At the moment, there does not seem to be clear dominance of one wheat sub-genome over the others. Mayer noted. Instead, the researchers saw autonomy for the sub-genomes, combined with examples of highly orchestrated transcriptional modules from a given sub-genome that exerted dominance over other transcriptional units.
The survey sequence data on hand at the moment is still insufficient for analyzing or annotating regulatory or structural elements in the wheat genome, according to Eversole, who also cautioned against applying it for most genome-wide analyses.
On the other hand, the newly available data is expected to help in annotating genes, searching for lineage-specific coding sequences, and linking particular genomic features to a particular sub-genome chromosome, she said.
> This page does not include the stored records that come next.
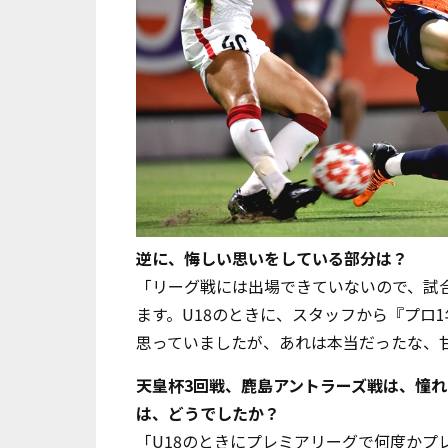
――逆に、悔しい思いをしている部分は？
「リーグ戦には出場できていないので、試
ます。
U18
のときに、スタッフから『プロ
1
思っていましたが、あれは本当だったな、
――天皇杯3回戦、鹿島アントラーズ戦は、憧
は、どうでしたか？
「
U18
のときにプレミアリーグで何度かプ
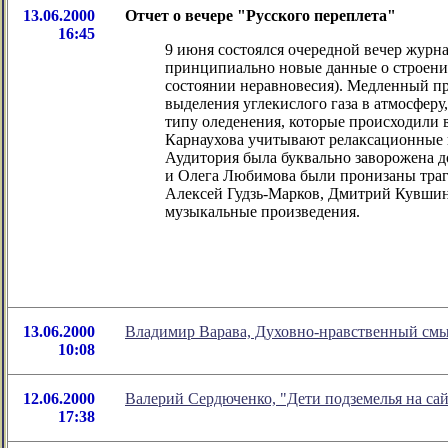
13.06.2000
Отчет о вечере "Русского переплета"
16:45
9 июня состоялся очередной вечер журн
принципиально новые данные о строении
состоянии неравновесия). Медленный пр
выделения углекислого газа в атмосферу,
типу оледенения, которые происходили
Карнаухова учитывают релаксационные п
Аудитория была буквально заворожена д
и Олега Любимова были пронизаны траг
Алексей Гудзь-Марков, Дмитрий Кувшин
музыкальные произведения.
13.06.2000
Владимир Варава, Духовно-нравственный смы
10:08
12.06.2000
Валерий Сердюченко, "Дети подземелья на са
17:38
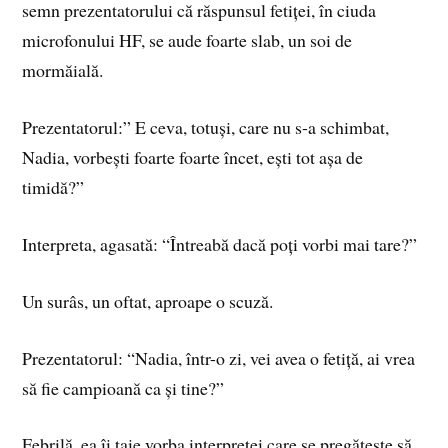
semn prezentatorului că răspunsul fetiței, în ciuda
microfonului HF, se aude foarte slab, un soi de
mormăială.
Prezentatorul:” E ceva, totuși, care nu s-a schimbat,
Nadia, vorbești foarte foarte încet, ești tot așa de
timidă?”
Interpreta, agasată: “Întreabă dacă poți vorbi mai tare?”
Un surâs, un oftat, aproape o scuză.
Prezentatorul: “Nadia, într-o zi, vei avea o fetiță, ai vrea
să fie campioană ca și tine?”
Febrilă, ea îi taie vorba interpretei care se pregătește să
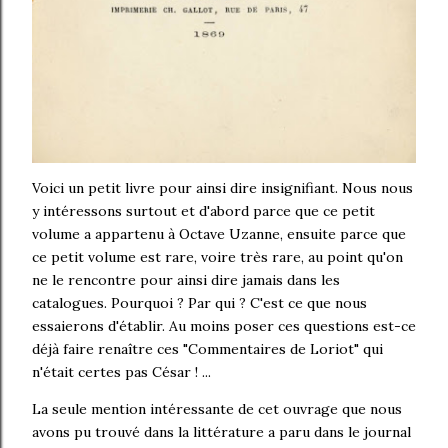
Voici un petit livre pour ainsi dire insignifiant. Nous nous
y intéressons surtout et d'abord parce que ce petit
volume a appartenu à Octave Uzanne, ensuite parce que
ce petit volume est rare, voire très rare, au point qu'on
ne le rencontre pour ainsi dire jamais dans les
catalogues. Pourquoi ? Par qui ? C'est ce que nous
essaierons d'établir. Au moins poser ces questions est-ce
déjà faire renaître ces "Commentaires de Loriot" qui
n'était certes pas César ! ...
La seule mention intéressante de cet ouvrage que nous
avons pu trouvé dans la littérature a paru dans le journal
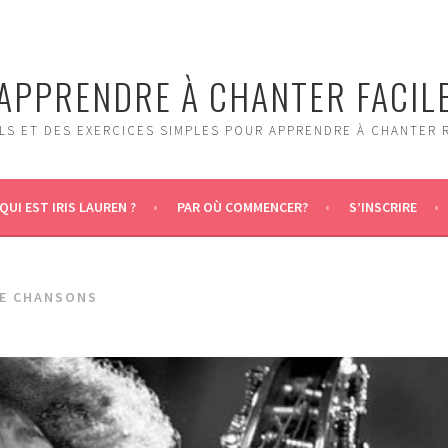
APPRENDRE À CHANTER FACIL
LS ET DES EXERCICES SIMPLES POUR APPRENDRE À CHANTER 
QUI EST IRIS LAUREN ?
PAR OÙ COMMENCER?
S’INSCRIRE
DE CHANSONS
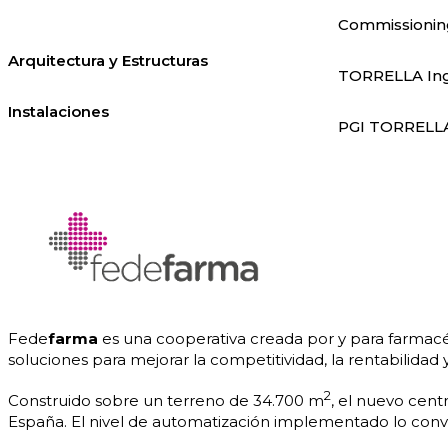
Commissionin
Arquitectura y Estructuras
TORRELLA Ing
Instalaciones
PGI TORRELL
Fede
farma
es una cooperativa creada por y para farmacéu
soluciones para mejorar la competitividad, la rentabilidad y
2
Construido sobre un terreno de 34.700 m
, el nuevo cent
España. El nivel de automatización implementado lo convi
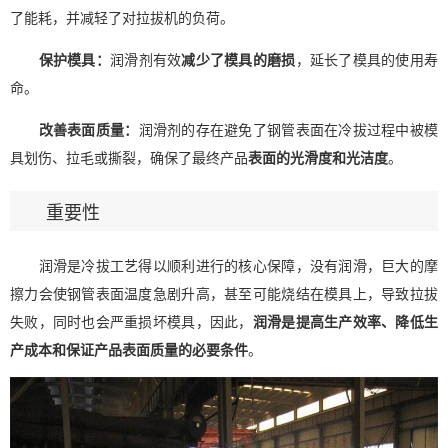
了能耗，并减轻了对拉拔机的负荷。
保护模具：
润滑剂有效
减少了模具的磨损
，延长了模具的使用寿
命。
改善表面质量：
润滑剂的存在避免了钢管表面在冷拔过程中被模
具划伤、拉毛或撕裂，确保了最终产品
表面的光滑度和光洁度
。
重要性
润滑是冷拔工艺得以顺利进行的核心保障，没有润滑，巨大的摩
擦力会使钢管表面温度急剧升高，甚至可能烧结在模具上，导致拉拔
失败，同时也会严重损坏模具，因此，
润滑是提高生产效率、降低生
产成本和保证产品表面质量的必要条件
。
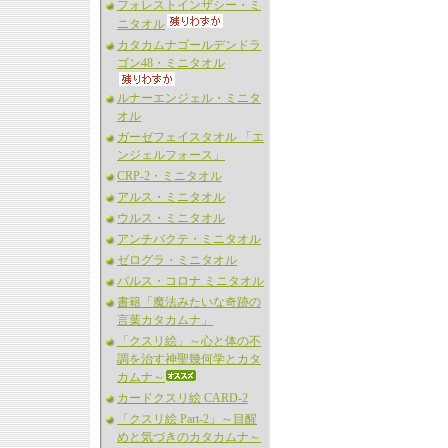
フォレストインザシー・ミ
ニタオル
カタカムナゴールデンドラ
ゴン48・ミニタオル
ルナーエンジェル・ミニタ
オル
ガーゼフェイスタオル 「エ
ンジェルフォース」
CRP-2・ミニタオル
アルス・ミニタオル
ウルス・ミニタオル
アンチバクテ・ミニタオル
ゼログラ・ミニタオル
バルス・コロナ ミニタオル
書籍「魔法みたいな奇跡の
言葉カタカムナ」
「クスリ絵」～心と体の不
調を治す神聖幾何学とカタ
カムナ～
カードクスリ絵 CARD-2
「クスリ絵 Part-2」～目醒
めと気づきのカタカムナ～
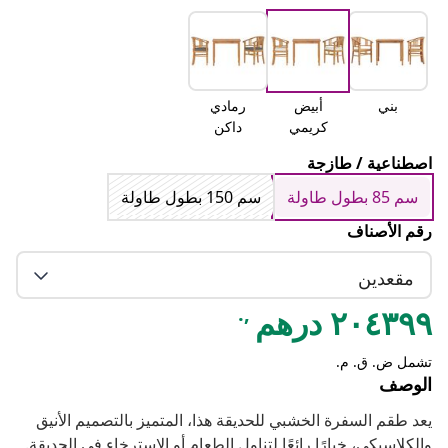
بني
أبيض
رمادي
كريمي
داكن
اصطناعية / طازجة
سم 85 بطول طاولة
سم 150 بطول طاولة
رقم الأصناف
مقعدين
,.
٢٠٤٣٩٩ درهم
تشمل ض. ق. م.
الوصف
يعد طقم السفرة الخشبي للحديقة هذا، المتميز بالتصميم الأنيق
والكلاسيكي، خيارًا رائعًا لتناول الطعام أو الاسترخاء في الحديقة.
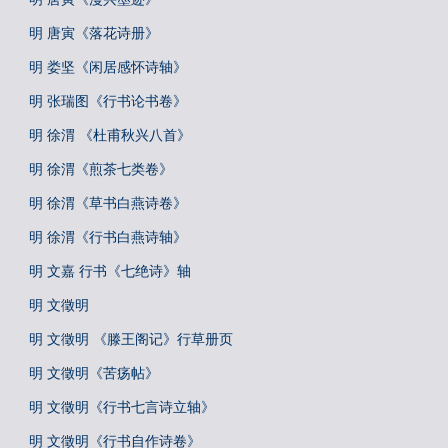
明 唐寅《落花诗册》
明 娄坚《闲居感怀诗轴》
明 张瑞图《行书论书卷》
明 徐渭 《杜甫秋兴八首》
明 徐渭《煎茶七类卷》
明 徐渭《草书白燕诗卷》
明 徐渭《行书白燕诗轴》
明 文嘉 行书《七绝诗》轴
明 文徵明
明 文徵明 《滕王阁记》行草册页
明 文徵明《苦疡帖》
明 文徵明《行书七言诗立轴》
明 文徵明《行书自作诗卷》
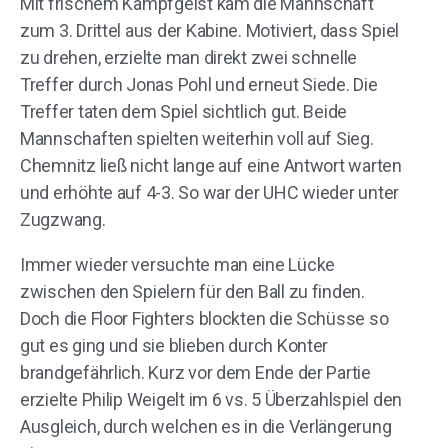
Mit frischem Kampfgeist kam die Mannschaft
zum 3. Drittel aus der Kabine. Motiviert, dass Spiel
zu drehen, erzielte man direkt zwei schnelle
Treffer durch Jonas Pohl und erneut Siede. Die
Treffer taten dem Spiel sichtlich gut. Beide
Mannschaften spielten weiterhin voll auf Sieg.
Chemnitz ließ nicht lange auf eine Antwort warten
und erhöhte auf 4-3. So war der UHC wieder unter
Zugzwang.
Immer wieder versuchte man eine Lücke
zwischen den Spielern für den Ball zu finden.
Doch die Floor Fighters blockten die Schüsse so
gut es ging und sie blieben durch Konter
brandgefährlich. Kurz vor dem Ende der Partie
erzielte Philip Weigelt im 6 vs. 5 Überzahlspiel den
Ausgleich, durch welchen es in die Verlängerung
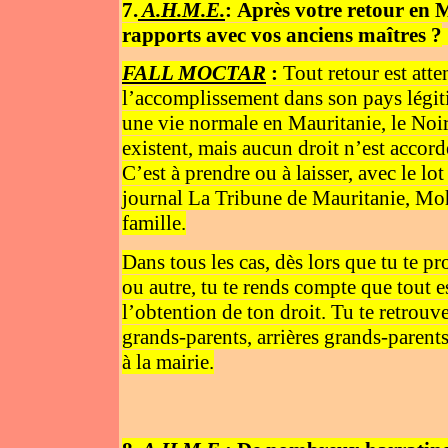
7.
A.H.M.E.
:
Après votre retour en M
rapports avec vos anciens maîtres ?
FALL MOCTAR
:
Tout retour est atte
l’accomplissement dans son pays légit
une vie normale en Mauritanie, le Noir
existent, mais aucun droit n’est accordé
C’est à prendre ou à laisser, avec le lo
journal La Tribune de Mauritanie, Mo
famille.
Dans tous les cas, dès lors que tu te pr
ou autre, tu te rends compte que tout 
l’obtention de ton droit. Tu te retrouve
grands-parents, arrières grands-parents
à la mairie.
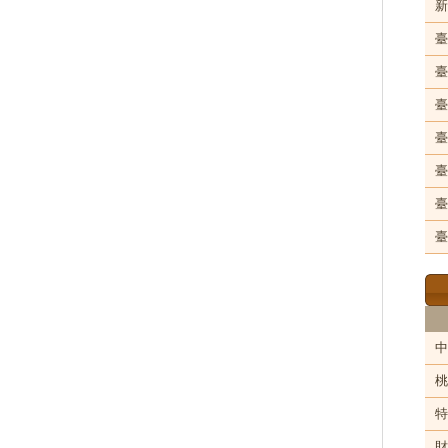
新
臺
臺
臺
臺
臺
臺
臺
中
桃
特
財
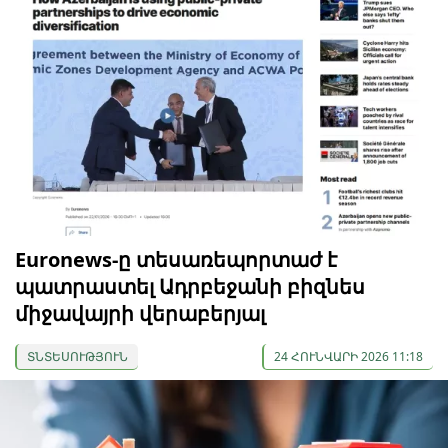
Euronews-ը տեսառեպորտաժ է
պատրաստել Ադրբեջանի բիզնես
միջավայրի վերաբերյալ
ՏՆՏԵՍՈՒԹՅՈՒՆ
24 ՀՈՒՆՎԱՐԻ 2026 11:18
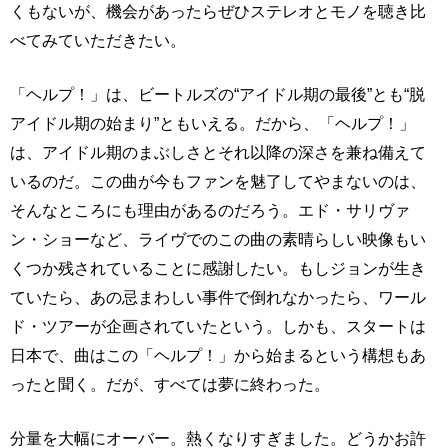
くもないが、機会があったらぜひステレオとモノを聴き比
べてみていただきたい。
「ヘルプ！」は、ビートルズの“アイドル期の最後”とも“脱
アイドル期の始まり”ともいえる。だから、「ヘルプ！」
は、アイドル期のまぶしさとそれ以降の深さを兼ね備えて
いるのだ。この曲が今もファンを魅了してやまないのは、
そんなところにも理由があるのだろう。エド・サリヴァ
ン・ショーなど、ライヴでのこの曲の素晴らしい映像もい
くつか残されていることに感謝したい。もしジョンが生き
ていたら、あの忌まわしい事件で倒れなかったら、ワール
ド・ツアーが企画されていたという。しかも、スタートは
日本で、曲はこの「ヘルプ！」から始まるという構想もあ
ったと聞く。だが、すべては夢に終わった。
分量を大幅にオーバー。熱くなりすぎました。どうかお許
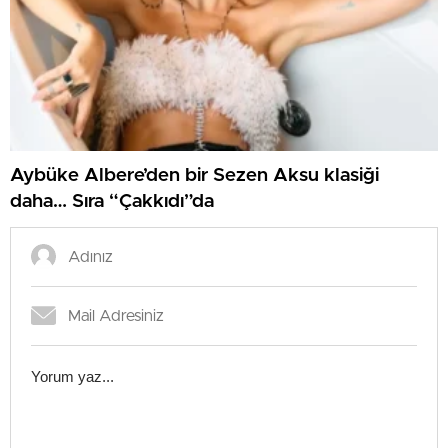
Aybüke Albere’den bir Sezen Aksu klasiği
daha… Sıra “Çakkıdı”da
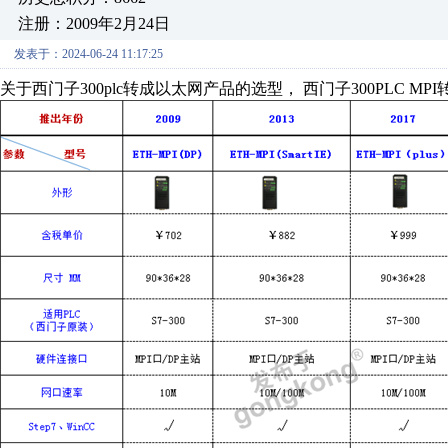
注册：2009年2月24日
发表于：2024-06-24 11:17:25
关于西门子300plc转成以太网产品的选型， 西门子300PLC 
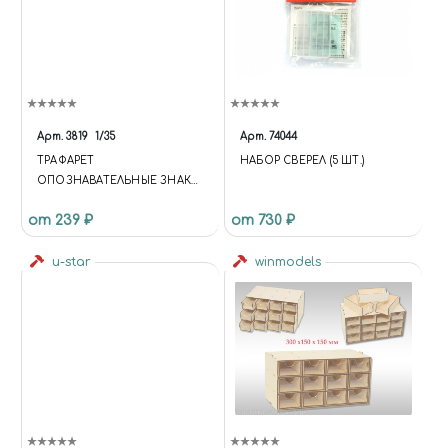
Арт.
3819
1/35
Арт.
74044
ТРАФАРЕТ
НАБОР СВЕРЕЛ (5 ШТ.)
ОПОЗНАВАТЕЛЬНЫЕ ЗНАКИ
НЕМЕЦКИХ ТАНКОВ, 2 МВ,
от 239 ₽
от 730 ₽
1/35, JAS 3819
u-star
winmodels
Ultimately, the group is aiming for a bread wheat reference genome that's on par with the quality of the rice genome. IWGSC members are working to complete physical maps of the remaining 20 wheat chromosomes by the end of this year, with the goal of producing assemblies for each chromosome that are comparable in quality to the existing chromosome 3B reference.
"Our long-term project continues to be the reference sequence for all 21 chromosomes with quality comparable to 3B and comparable to rice," Eversole said, noting that the reference genome sequence could be available in as little as three years if sufficient funding is secured.
Data from the current IWGSC studies are publicly available through a central repository house in France and raw reads have been deposited to the European Bioinformatic Institute's short read archive. The team plans to continue to make information available to other researchers, crop breeders, and producers as it becomes available.
"With the survey, we've been able to get some tools and resources out for breeders and plant scientists in short order, which has been one of our strategies," Eversole said. "We never wanted to be in a situation where we made people wait until we had the whole sequence. We wanted to push resources out as they became available."